--- Exercise directions ---
Set down, word for word, the portion of the Sobek description below that runs between "Sobek have the" and "Indulge (Decadent Vice)", inclusive.

--- Extract provided ---

══════════

Names: Ancient Egyptian culture names are suitable for Sobek.

Sobek have the following abilities:

  • Tough scales: one point of natural armour in all hit locations
  • Bite: 1d8 attack from their very sharp teeth
  • Cold Blooded: Sobek do not need to eat frequently, only requiring one meal a week, but cold temperatures make them sluggish and torpid (they sleep through much of winter and stay awake through much of summer) – without warm clothing they lose six Strike Ranks and one Action Point in cold weather
  • Hold Breath: if prepared a Sobek can hold its breath underwater for CON minutes (halve this duration if swimming or fighting).

Common Sobek Passions:

  • Indulge (Decadent Vice)
  • Respect (Power)
  • Desire (Warmth)
  • Retain (Weapon)

Note: this is the Lizardman/Ophidian race for Tarantium. As sun loving creatures, Night Sense did not make much sense, so I swapped it for Hold Breath. The Bite attack damage has been increased, but Sobek don’t have a venomous bite.

 

The Conquered Peoples I am still working on.  The Vargr will be familiar to anyone who has played Traveller, as I loved playing them.  The other species are the standard FRPG cliches, with the Telchari being pretty much a straight import from my current Dragon Age game.  There will be other sentient races, but they will be almost universally hostile to humanity, and so will be unsuited for PC use.

══════════

--- Records supplied ---

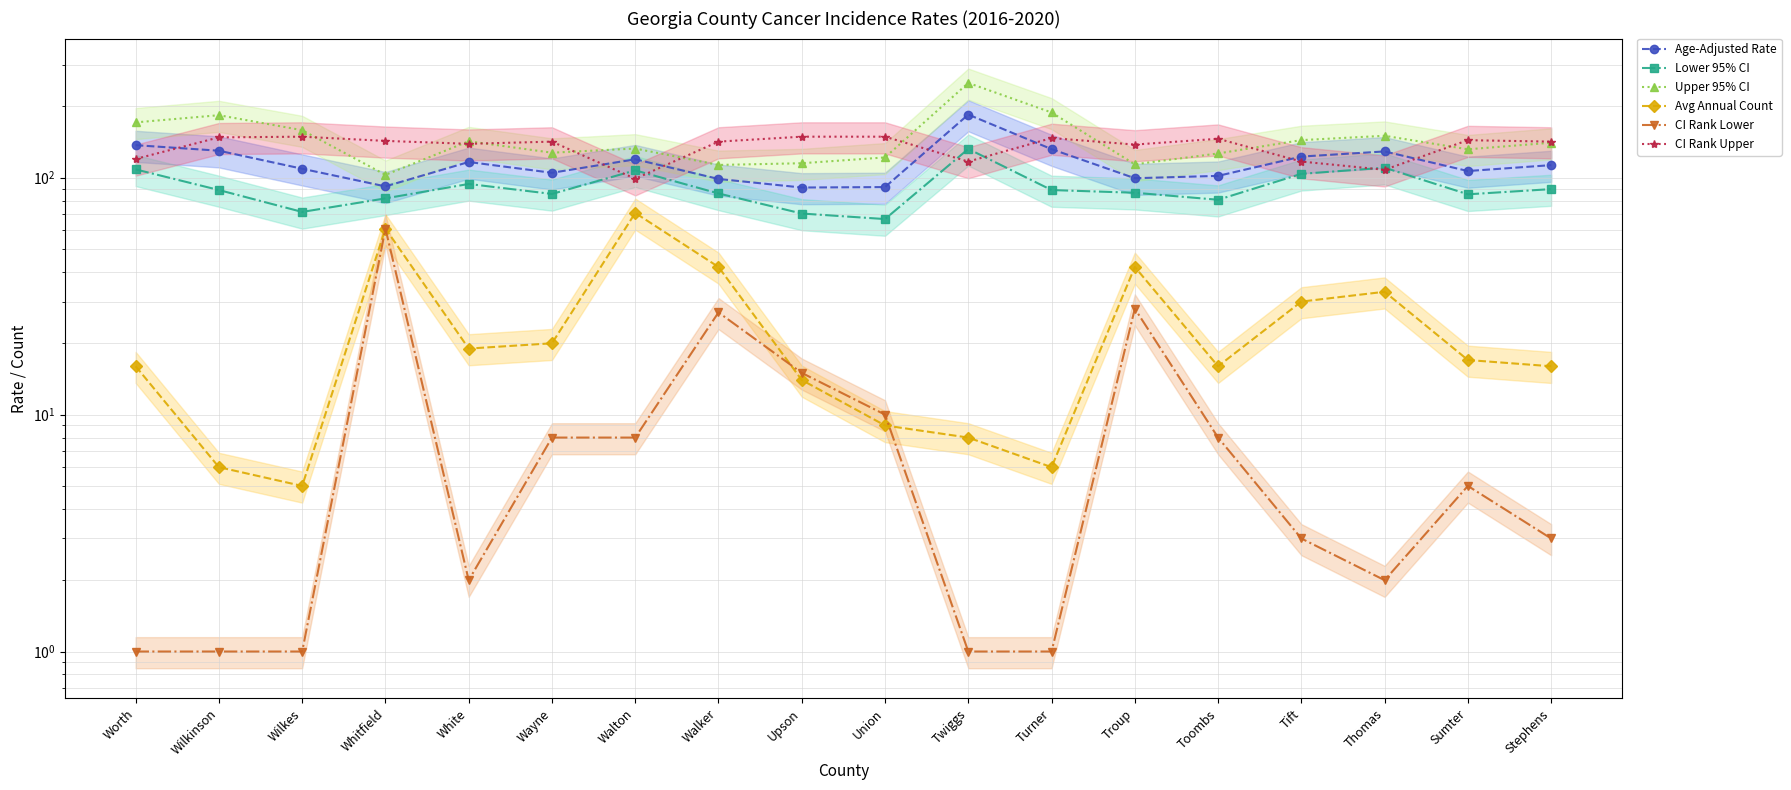

Rank the series by their maximum value, from lowest to highest.

CI Rank Lower, Avg Annual Count, Lower 95% CI, CI Rank Upper, Age-Adjusted Rate, Upper 95% CI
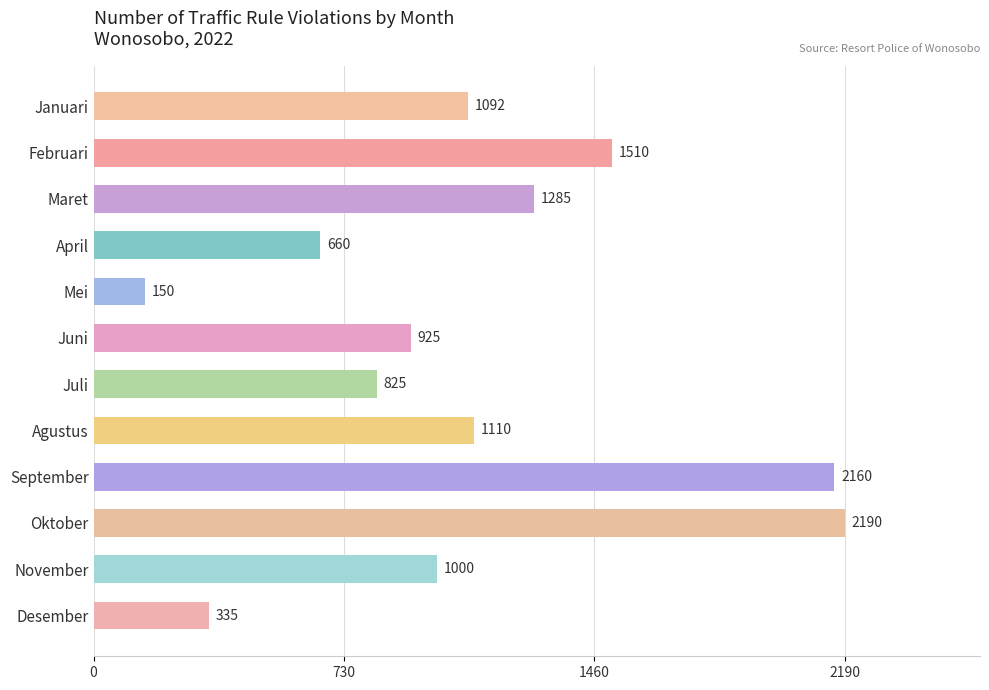

Read the value at April.

660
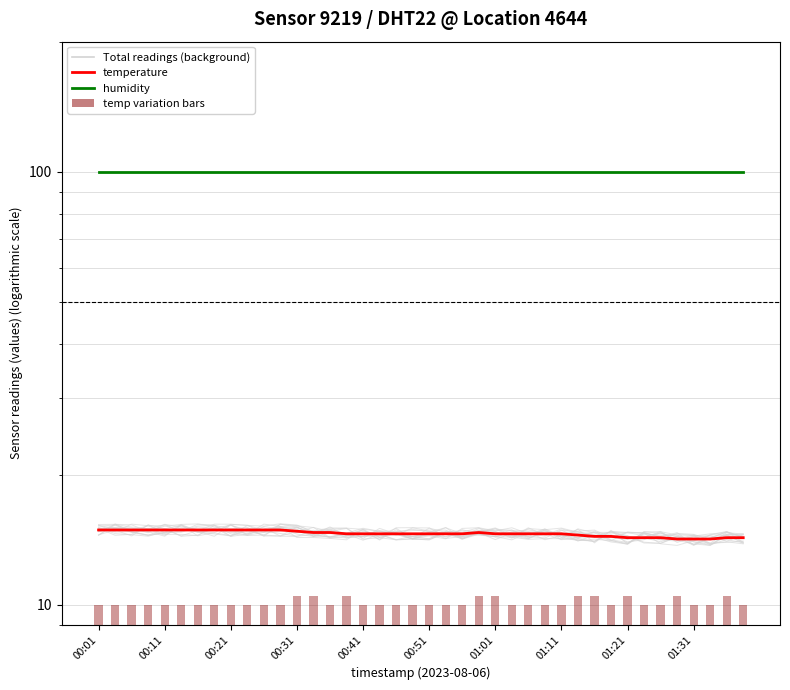

At which category is the sum across all series the highest?

00:01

══════════

--- Exercise solution ---
Sobek have the following abilities:

  • Tough scales: one point of natural armour in all hit locations
  • Bite: 1d8 attack from their very sharp teeth
  • Cold Blooded: Sobek do not need to eat frequently, only requiring one meal a week, but cold temperatures make them sluggish and torpid (they sleep through much of winter and stay awake through much of summer) – without warm clothing they lose six Strike Ranks and one Action Point in cold weather
  • Hold Breath: if prepared a Sobek can hold its breath underwater for CON minutes (halve this duration if swimming or fighting).

Common Sobek Passions:

  • Indulge (Decadent Vice)